Even if certain students don’t suffer from any of these challenges, the events brought recognition to how serious these challenges can be for others on campus. One program, with support from the Counseling Center, Dean of Students Office and Kaplan Center for Wellness, used a colorful display of pinwheels to draw people’s attention to their significance.
In accordance with National Suicide Prevention Week from Sept. 10 to Sept. 16 and World Suicide Prevention Day on Sept. 10, Pinwheels for Prevention utilized the lawn of the Elliott University Center for the same purpose, to reveal the impact of suicide and help prevent future attempts. The exhibition lasted from Sept. 12 to Sept. 21, allowing countless members of the UNCG community to see and feel its impact.

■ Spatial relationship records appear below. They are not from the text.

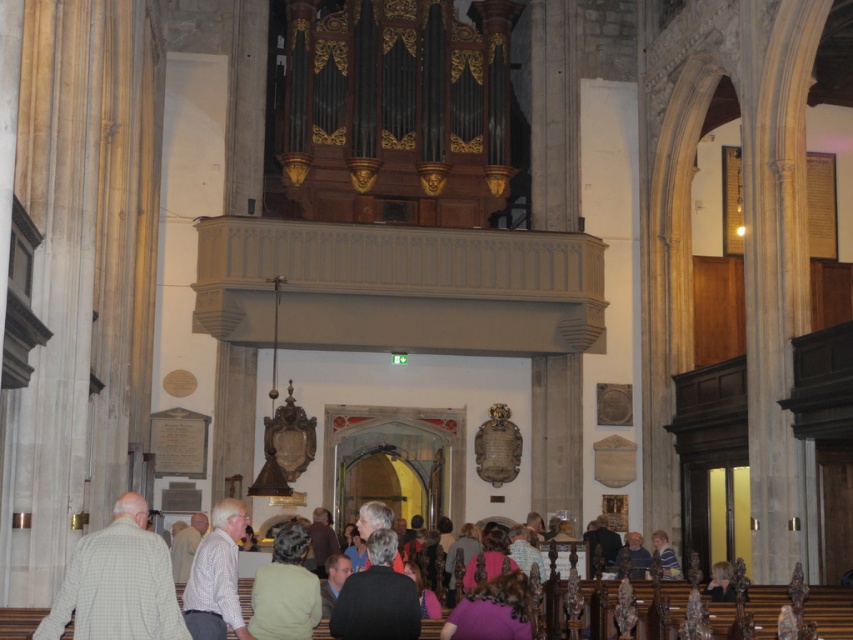
Does checkered shirt at center have a lesser height compared to light brown leather jacket at lower center?

No, checkered shirt at center is not shorter than light brown leather jacket at lower center.

Which is below, checkered shirt at center or light brown leather jacket at lower center?

light brown leather jacket at lower center is below.

Is point (225, 525) in front of point (633, 560)?

Yes, it is in front of point (633, 560).

At what (x,y) coordinates should I click in order to perform the action: click on checkered shirt at center. Please return your answer as a coordinate pair (x, y). The image size is (853, 640). Looking at the image, I should click on (216, 577).

Can you confirm if light gray checkered shirt at lower left is thinner than checkered shirt at center?

Yes.

You are a GUI agent. You are given a task and a screenshot of the screen. Output one action in this format:
    pyautogui.click(x=<x>, y=<y>)
    Task: Click on the light gray checkered shirt at lower left
    The image size is (853, 640).
    Given the screenshot: What is the action you would take?
    pyautogui.click(x=119, y=582)

Does point (86, 541) lie in front of point (245, 636)?

Yes, it is.

Where is `light gray checkered shirt at lower left`? This screenshot has height=640, width=853. light gray checkered shirt at lower left is located at coordinates (119, 582).

Can you confirm if light gray checkered shirt at lower left is taller than dark gray sweater at lower center?

Indeed, light gray checkered shirt at lower left has a greater height compared to dark gray sweater at lower center.

Can you confirm if light gray checkered shirt at lower left is positioned to the right of dark gray sweater at lower center?

Incorrect, light gray checkered shirt at lower left is not on the right side of dark gray sweater at lower center.

Locate an element on the screen. The height and width of the screenshot is (640, 853). light gray checkered shirt at lower left is located at coordinates [119, 582].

A total of 1,100 pinwheels were placed on the lawn, representing the 1,100 college students in the United States taken by suicide every year. Of these 1,100 students, according to activeminds.org, 80 to 90 percent did not seek help from the counseling centers at their college. These statistics are alarming. And as such it can be hard to believe that people don’t spend more time talking about the serious issue of suicide.
Just like the other issues addressed during Mental Health Month 2017, there is a stigma surrounding suicide. Words like cowardly, attention-seeking and selfish have been connected with people who have attempted or committed suicide, causing an inherent feeling of shame to those who are suffering in life and have had thoughts of suicide.
There are many people out there who put on a mask of happiness to try and avoid being shamed when in reality they’re fighting an internal battle of whether or not life is worth living. While Pinwheels for Prevention brings attention to college students’ suicides, it also brings attention to the issue of suicide at large.
On an international level, according to the website for the International Association for Suicide Prevention, “Every year, more than 800,000 people die by suicide and up to 25 times as many make a suicide attempt.” With these facts in mind, IASP also expresses the dire need for everyone in their own community “to look out for those who may be struggling, check in with them and encourage them to tell their story in their own way and at their own pace.”
Simple acts can positively affect a person feeling lost or thinking there’s no way out. Asking a friend, family member or even a stranger, “are you ok?” can make a world of difference. It shows that someone cares about them as a person. Offering to listen to their thoughts with a non-judgmental ear is also helpful to those who feel like they can’t talk about their thoughts and feelings without being ashamed.
Pinwheels for Prevention offered words of support by means of signs surrounding the display. Signs displayed quotes and encouraging statements such as, “You are important. Your FEELINGS matter. Your LIFE matters. Your STORY matters” and “Seeking out help shows strength.”
Mental health matters at UNCG. There are resources on and off campus, online and nationwide to support those who feel like they have no one to turn to for help. Places like the Counseling Center and Student Health Services are there to help UNCG students work through their thoughts, comfort them in hard times and offer helpful advice.
If a student, faculty or staff member is interested in learning more about preventing suicide, on the Counseling Center website, there is a link to an online suicide prevention training program that teaches how to “identify people at risk for suicide, recognize the risk factors, protective factors, and warning signs of suicide and respond to and get help for people at risk.” Educating aids in preventing, and it only takes around 20 minutes to complete.